[Record extracts]

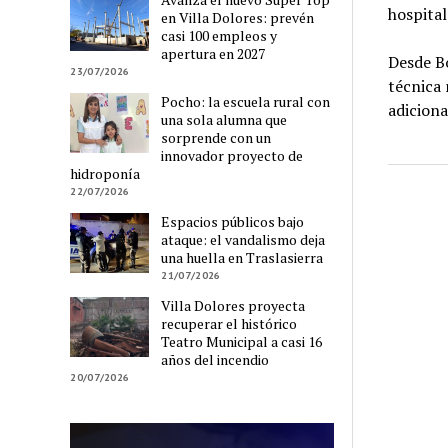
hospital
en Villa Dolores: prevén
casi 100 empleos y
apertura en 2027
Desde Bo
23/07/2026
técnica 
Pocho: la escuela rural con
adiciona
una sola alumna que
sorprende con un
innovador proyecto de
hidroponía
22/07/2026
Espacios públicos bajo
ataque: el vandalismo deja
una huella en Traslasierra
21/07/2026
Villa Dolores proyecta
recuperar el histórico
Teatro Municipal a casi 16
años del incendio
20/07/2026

[/Record extracts]
[Record extracts]

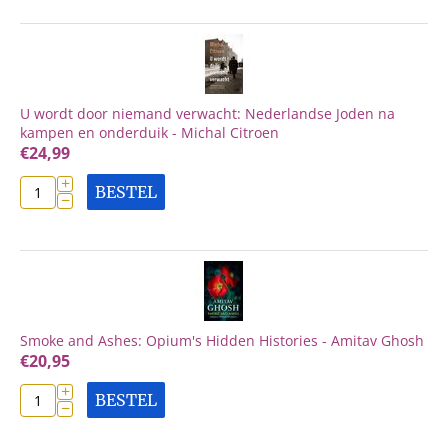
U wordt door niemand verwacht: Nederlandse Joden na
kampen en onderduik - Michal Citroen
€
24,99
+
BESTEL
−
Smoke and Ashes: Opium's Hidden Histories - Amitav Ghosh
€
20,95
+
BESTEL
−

[/Record extracts]

**To do:** Your reply should be only the count of lines in the entries above that contain the word "Dolores".

**Worked solution:** 2